Georgia will play Oklahoma in the Rose Bowl on New Year’s Day in the first of two College Football Playoff national semifinals. Though it will be Kirby Smart’s second season as the coach of the Bulldogs, it won’t be his only meaningful postseason game in January 2018.

 

Georgia is set up to win its first national championship since 1980. Here are the reasons why the BUlldogs will not only topple the Sooners in Pasadena, California, but also either Clemson or Alabama in the College Football Playoff National Championship in Atlanta.

 

  • It’s a cliche, but it holds true in Georgia’s case. The Bulldogs’ defense has been the stabilizing force of this year’s squad.

 

  • It has allowed the offense to play inside its comfort zone for the majority of the season (save for the first Auburn game) and stands loaded with depth and versatility that will allow it to match up well with all three other CFP teams.

 

  • Georgia is led by Butkus Award winner and SEC Defensive Player of the Year Roquan Smith at middle linebacker — a tackling machine in 2017. He had 113 tackles on the year and leads the SEC with 72 solo tackles (10.5 for loss)  heading into bowl season and was named MVP of the Bulldogs’ 2017 SEC Championship Game win over Auburn.

 

  • “Roquan took on a leadership role in the time in the spring when it was hard because he was injured,” Smart said. “He’s embraced that.

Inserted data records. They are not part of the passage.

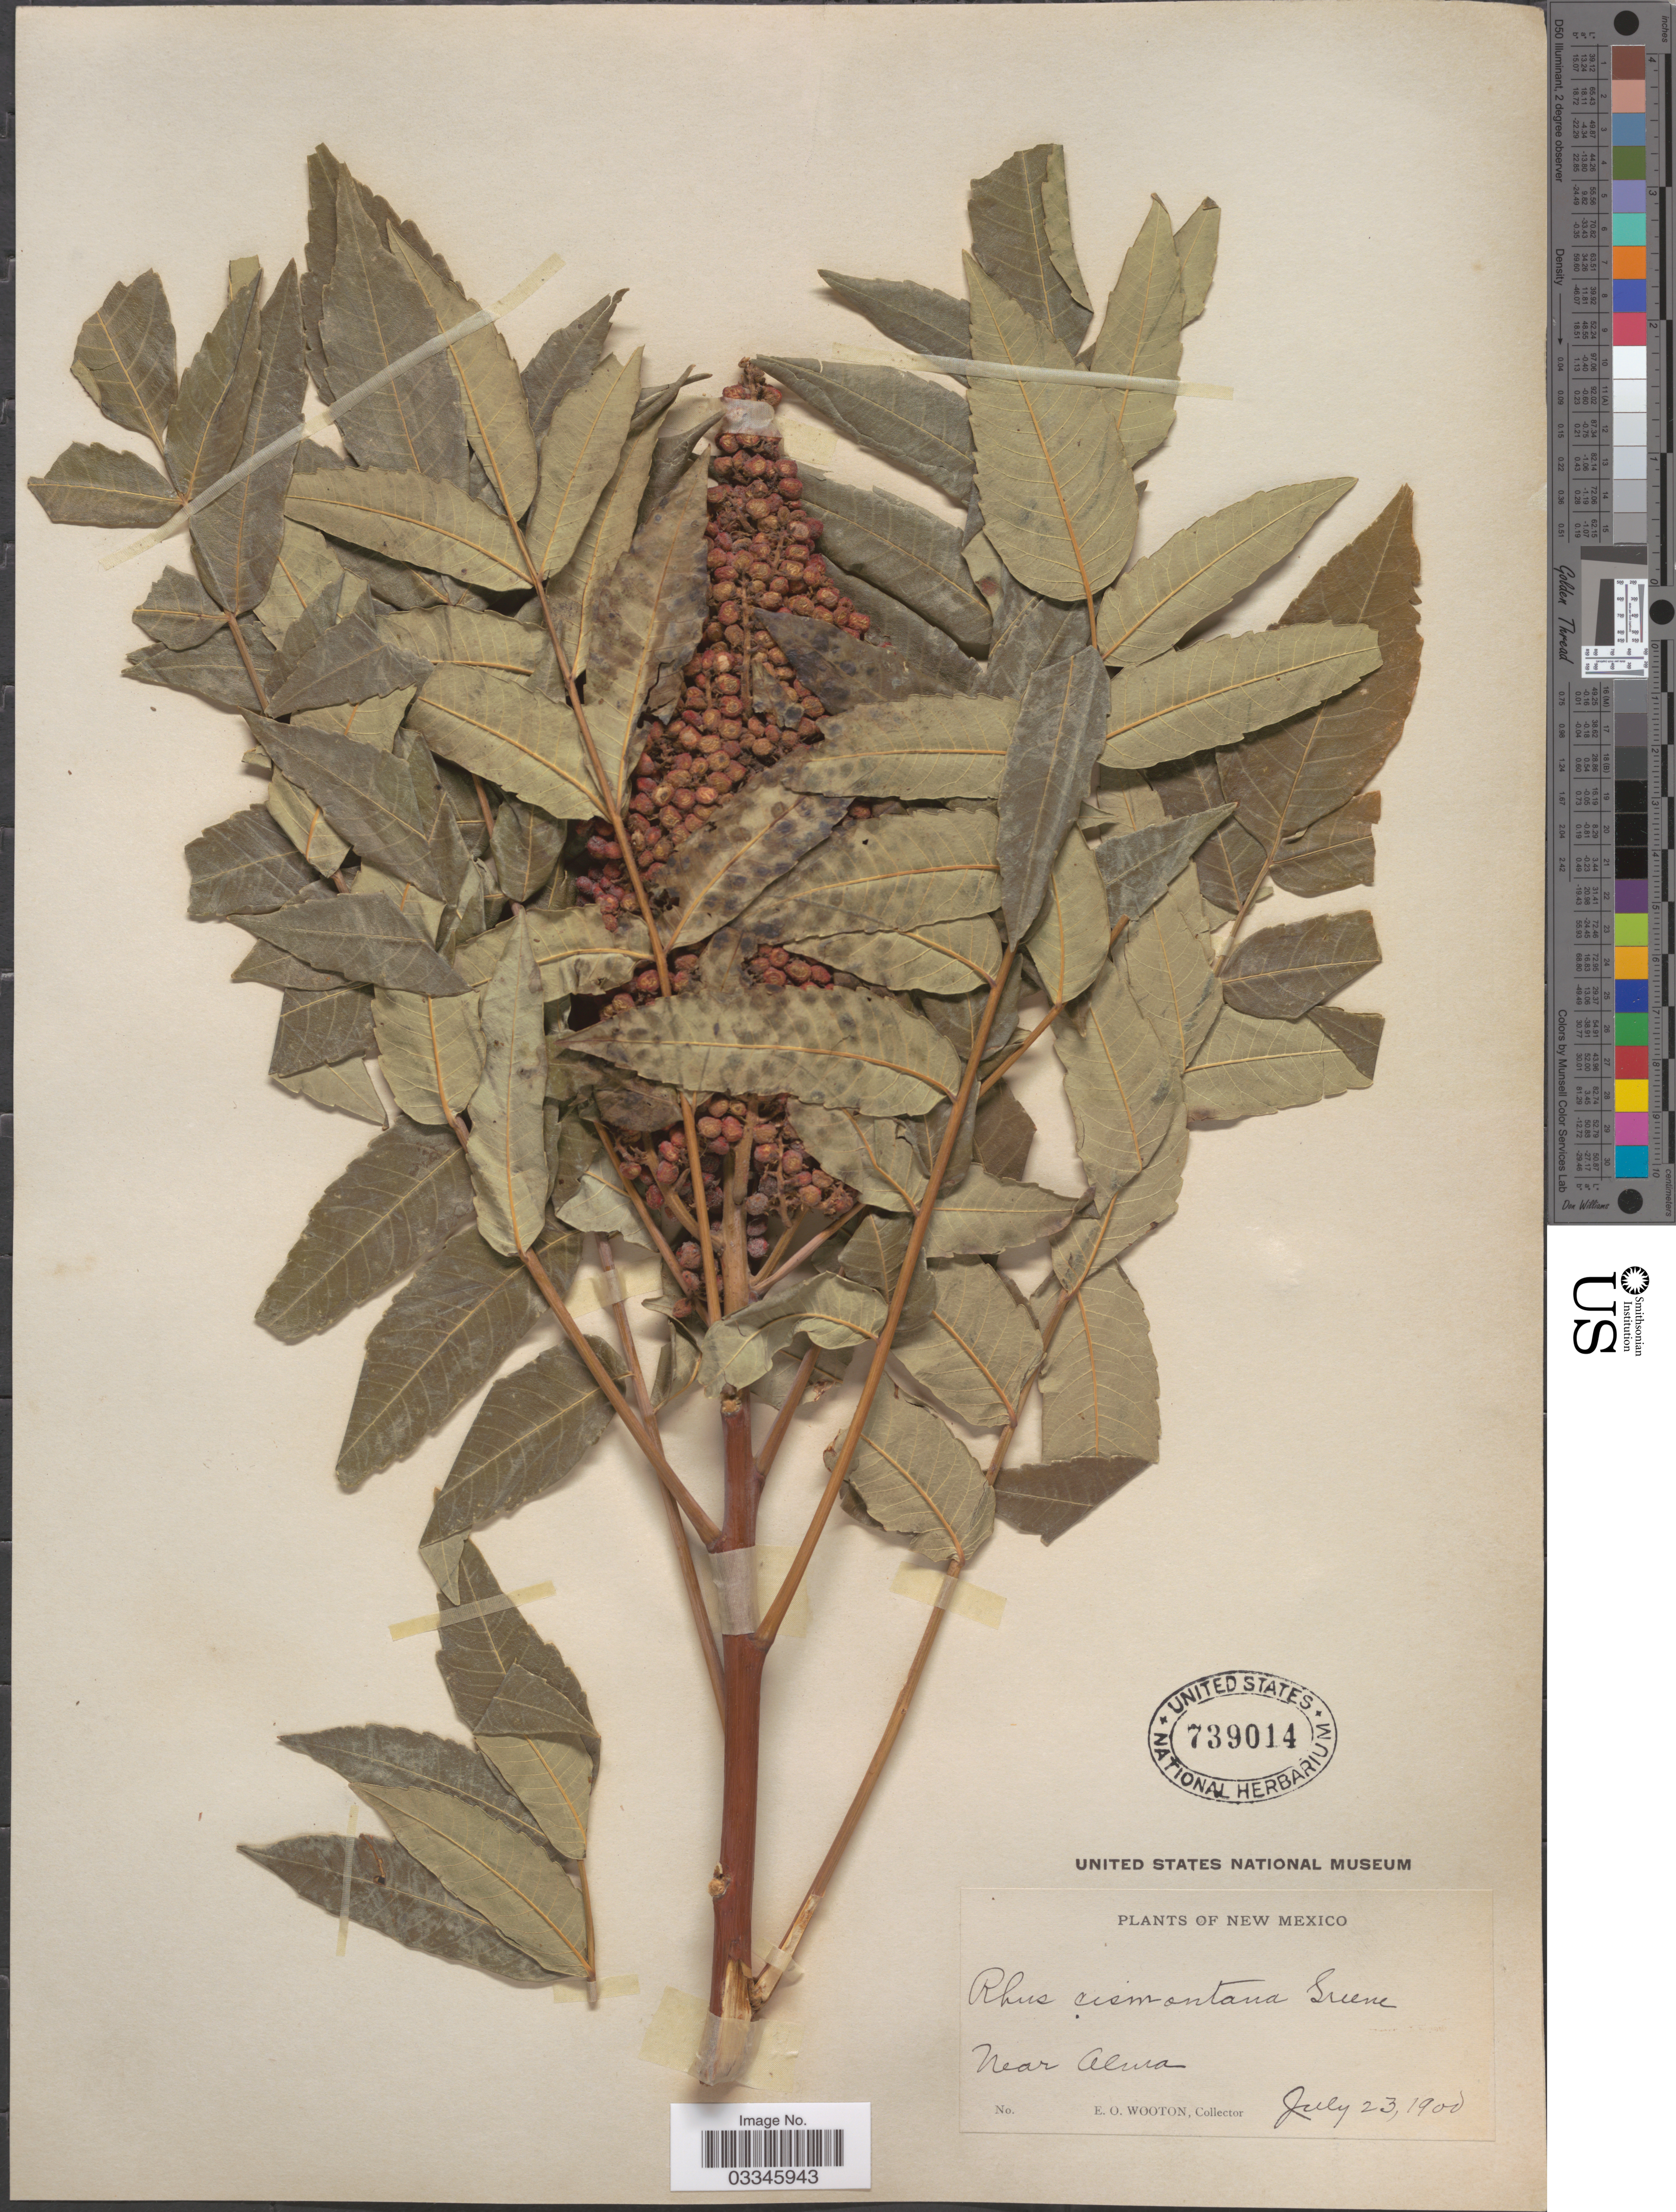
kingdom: Plantae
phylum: Tracheophyta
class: Magnoliopsida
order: Sapindales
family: Anacardiaceae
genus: Rhus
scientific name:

He’s had two or three really good practices. He looks fast out there. Really competitive, playing fast.”

 

  • It’s not just Smith, though. Davin Bellamy, Lorenzo Carter, Trent Thompson and the entire Bulldog defensive front seven has grown up since last year.

 

  • They’re stout in the red zone, giving up touchdowns on 46.43 percent of their opponents’ red zone trips (No. 7 in the nation), and their 4.45 yards per play average ranks No. 6 in the country. Simply put, they don’t give up the big plays.

 

Georgia Bulldogs : College Football Playoff predictions

 

“Defense wins championships” is a cliche, and it has changed over the last few years. “Just enough defense” is more accurate. The definition of “just enough” changes based on the offense your own teams has (more on that in a minute) and the offenses a team is facing off against. The Bulldogs shut down an ultra-dynamic offense in the 28-7 win over Auburn in the SEC Championship Game, did the same in a dominating win 31-3 win over Mississippi State and held a Notre Dame Fighting Irish rushing attack that averaged 279.08 yards per game on the ground to just 55 (and 1.49 yards per play) at their house. The Bulldogs have “just enough defense” for any situation.